Другой бедой стала Масленица. Ну как тут наведешь порядок, когда Масленица – в застольях каждого дома, в горах блинов в каждом трактире, в гуляниях и катаниях с горок на площадях. Кажется, Масленицей пропитались мозги каждого москвича. И ничего поделать с этим обер-полицмейстер не мог. Только пуще злился, только выпускал грозные циркуляры по полицейским участкам. Да толку-то…
В этот год Масленица нанесла Власовскому удар, откуда не ждали. По этой причине обер-полицмейстер вызвал к себе начальника сыска. Метод был простой и проверенный: устроить взбучку или выволочку, смотря по настроению, благо статский советник Эфенбах всегда под рукой. Не то что приставы полицейских участков, у которых оставался шанс вовремя спрятаться.
Прибыв в кабинет обер-полицмейстера, Эфенбах сразу понял, что в очередной раз избран мальчиком для битья. С чем умел справляться по-своему. Он вытянулся по стойке «смирно», являя образец преданного служаки. Сесть Власовский не предложил, возвышался над письменным столом и потрясал какой-то желтой бумажкой, судя по всему, телеграммой.

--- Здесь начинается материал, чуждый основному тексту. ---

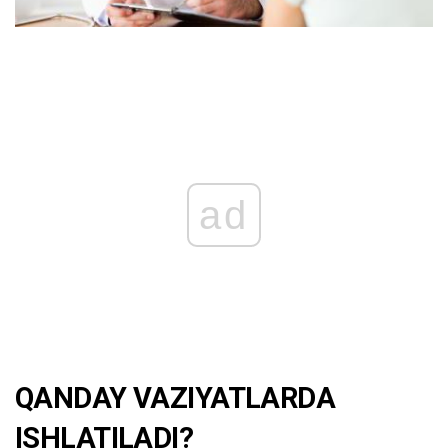
ad
QANDAY VAZIYATLARDA
ISHLATILADI?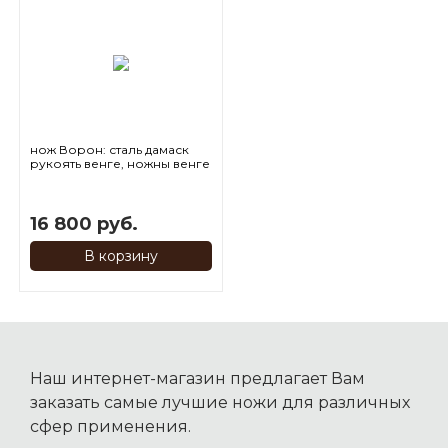
нож Ворон: сталь дамаск
рукоять венге, ножны венге
- резьба по дереву
16 800 руб.
В корзину
Наш интернет-магазин предлагает Вам
заказать самые лучшие ножи для различных
сфер применения.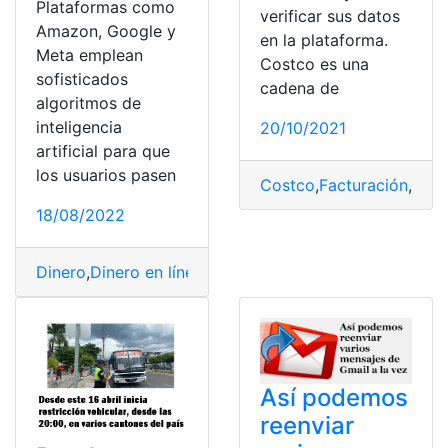
Plataformas como
verificar sus datos
Amazon, Google y
en la plataforma.
Meta emplean
Costco es una
sofisticados
cadena de
algoritmos de
inteligencia
20/10/2021
artificial para que
los usuarios pasen
Costco
,
Facturación
,
Méx
18/08/2022
Dinero
,
Dinero en línea
,
En Línea
,
Función
,
metas
,
platafo
Así podemos
reenviar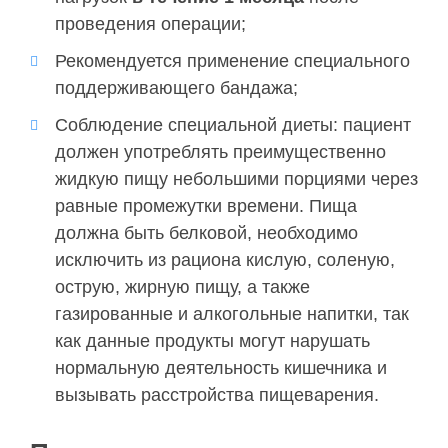
проведения операции;
Рекомендуется применение специального
поддерживающего бандажа;
Соблюдение специальной диеты: пациент
должен употреблять преимущественно
жидкую пищу небольшими порциями через
равные промежутки времени. Пища
должна быть белковой, необходимо
исключить из рациона кислую, соленую,
острую, жирную пищу, а также
газированные и алкогольные напитки, так
как данные продукты могут нарушать
нормальную деятельность кишечника и
вызывать расстройства пищеварения.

– Вот что творится! – громыхнул он и швырнул бумажку на край стола. – Изволь-ка ознакомиться!
Эфенбах исполнил приказание. В телеграмме не было ничего такого, что могло привести в расстройство чувств. Не сообщалось о начале новой войны с турками или эпидемии холеры. Напротив, из департамента полиции доносили, что в Москву должен прибыть инспектор французской полиции Жано. Далее назывались дата, время и даже поезд прибытия. На взгляд Михаила Аркадьевича, депешу можно было с успехом выбросить и забыть.

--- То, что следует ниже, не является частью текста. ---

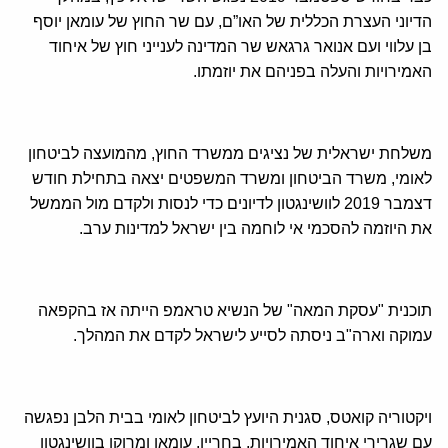
הדיוני העצרת הכללית של האו”ם, עם שר החוץ של עומאן יוסף
בן עלווי ועם אנואר גרגאש שר המדינה לענייני חוץ של איחוד
האמירויות והעלה בפניהם את יוזמתו.
משלחת ישראלית של נציגים ממשרד החוץ, מהמועצה לביטחון
לאומי, משרד הביטחון ומשרד המשפטים יצאה בתחילת חודש
דצמבר 2019 לוושינגטון לדיונים כדי לנסות ולקדם מול הממשל
את היוזמה להסכמי אי לוחמה בין ישראל למדינות ערב.
תוכנית "עסקת המאה" של הנשיא טראמפ הייתה אז בהקפאה
עמוקה וארה"ב ניסתה לסייע לישראל לקדם את המהלך.
ויקטוריה קואטס, סגנית היועץ לביטחון לאומי בבית הלבן נפגשה
עם שגרירי איחוד האמירויות, בחריין, עומאן ומרוקו בוושינגטון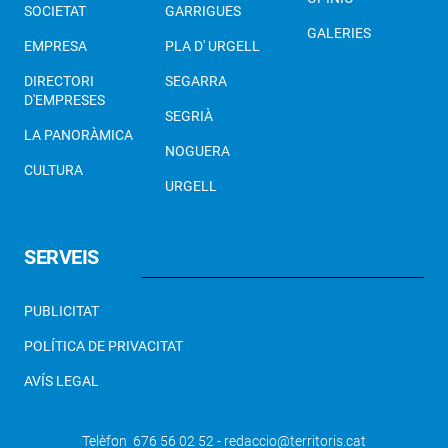
SOCIETAT
GARRIGUES
GALERIES
EMPRESA
PLA D' URGELL
DIRECTORI
SEGARRA
D'EMPRESES
SEGRIÀ
LA PANORÀMICA
NOGUERA
CULTURA
URGELL
SERVEIS
PUBLICITAT
POLÍTICA DE PRIVACITAT
AVÍS LEGAL
Telèfon 676 56 02 52 - redaccio@territoris.cat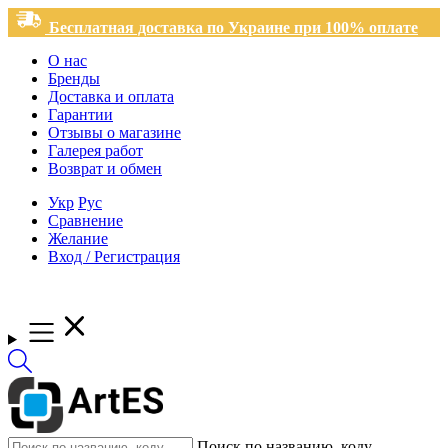
Бесплатная доставка по Украине при 100% оплате
О нас
Бренды
Доставка и оплата
Гарантии
Отзывы о магазине
Галерея работ
Возврат и обмен
Укр
Рус
Сравнение
Желание
Вход / Регистрация
Поиск по названию, коду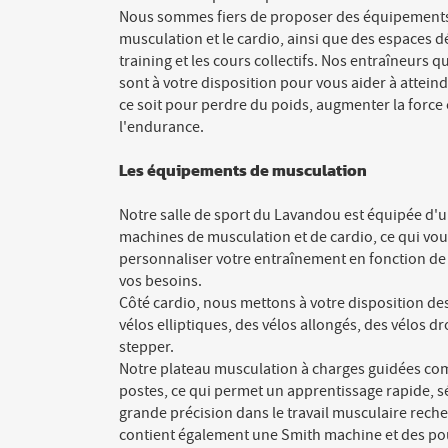
Nous sommes fiers de proposer des équipements
musculation et le cardio, ainsi que des espaces d
training et les cours collectifs. Nos entraîneurs q
sont à votre disposition pour vous aider à atteind
ce soit pour perdre du poids, augmenter la force
l'endurance.
Les équipements de musculation
Notre salle de sport du Lavandou est équipée d
machines de musculation et de cardio, ce qui vo
personnaliser votre entraînement en fonction de
vos besoins.
Côté cardio, nous mettons à votre disposition des
vélos elliptiques, des vélos allongés, des vélos d
stepper.
Notre plateau musculation à charges guidées co
postes, ce qui permet un apprentissage rapide, sé
grande précision dans le travail musculaire rech
contient également une Smith machine et des pou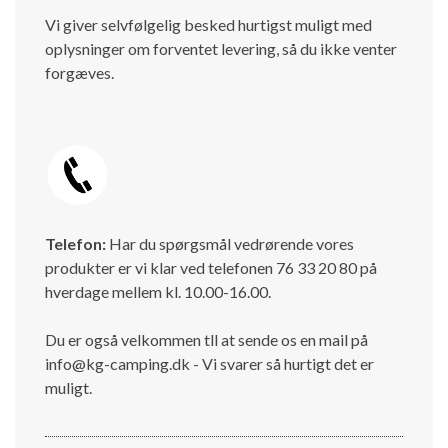
Vi giver selvfølgelig besked hurtigst muligt med
oplysninger om forventet levering, så du ikke venter
forgæves.
Telefon:
Har du spørgsmål vedrørende vores
produkter er vi klar ved telefonen 76 33 20 80 på
hverdage mellem kl. 10.00-16.00.
Du er også velkommen tll at sende os en mail på
info@kg-camping.dk - Vi svarer så hurtigt det er
muligt.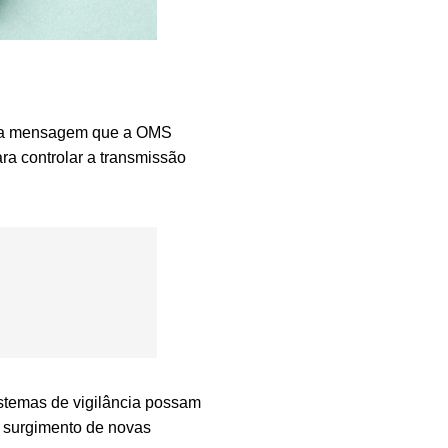
a é a mensagem que a OMS
ra controlar a transmissão
istemas de vigilância possam
o surgimento de novas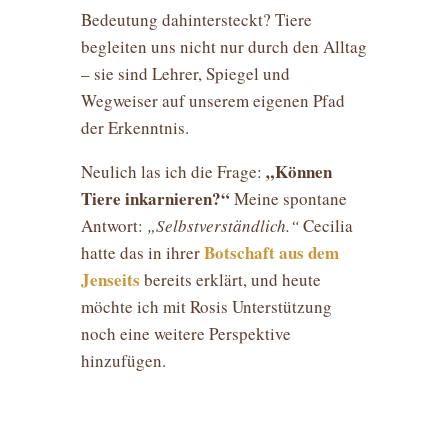
Bedeutung dahintersteckt? Tiere
begleiten uns nicht nur durch den Alltag
– sie sind Lehrer, Spiegel und
Wegweiser auf unserem eigenen Pfad
der Erkenntnis.
„Können
Neulich las ich die Frage:
Tiere inkarnieren?“
Meine spontane
Antwort:
„Selbstverständlich.“
Cecilia
Botschaft aus dem
hatte das in ihrer
Jenseits
bereits erklärt, und heute
möchte ich mit Rosis Unterstützung
noch eine weitere Perspektive
hinzufügen.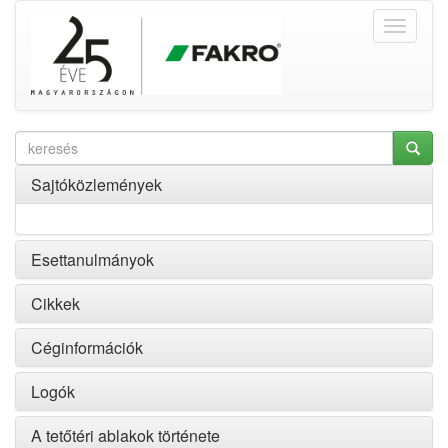
Sajtóközlemények
Esettanulmányok
Cikkek
Céginformációk
Logók
A tetőtéri ablakok története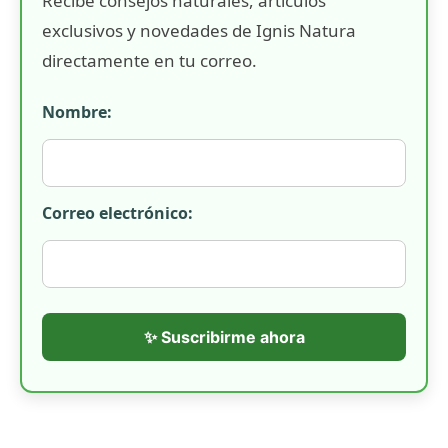
Recibe consejos naturales, artículos
exclusivos y novedades de Ignis Natura
directamente en tu correo.
Nombre:
Correo electrónico:
✨ Suscribirme ahora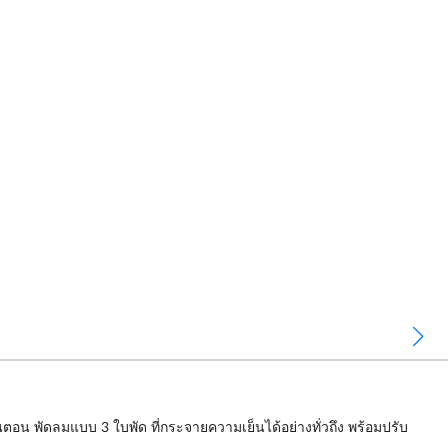
น พัดลมแบบ 3 ใบพัด ที่กระจายความเย็นได้อย่างทั่วถึง พร้อมปรับ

Власовский на этот счет был иного мнения.
– Ты только подумай: нам присылают ин-спек-то-ра… – проговорил он по слогам. – Инспектора! Инспектировать Москву будет! И когда? Когда кругом дым коромыслом! Катастрофа, не иначе, случилась!
Причина волнений оказалась проста: оказывается, обер-полицмейстер не знал, что во французской полиции инспектор – всего лишь служебный чин, причем не из значительных. Как у нас коллежский чиновник, не более. Инспектировать ничего не может и не будет. Разуверять Власовского было бесполезно, так что оставалось всячески поддерживать его ошибку.
– Да уж, срубили сосенку под самую шляпку, – трагическим образом высказался Михаил Аркадьевич. – И не знаешь, где курица в темечко клюнет!
Власовский уже привык, что начальник сыска своеобразно владел русским языком, а его пословицы могли привести в оторопь знатока народного фольклора. Зато он понял главное: Эфенбах полностью разделяет его тревогу.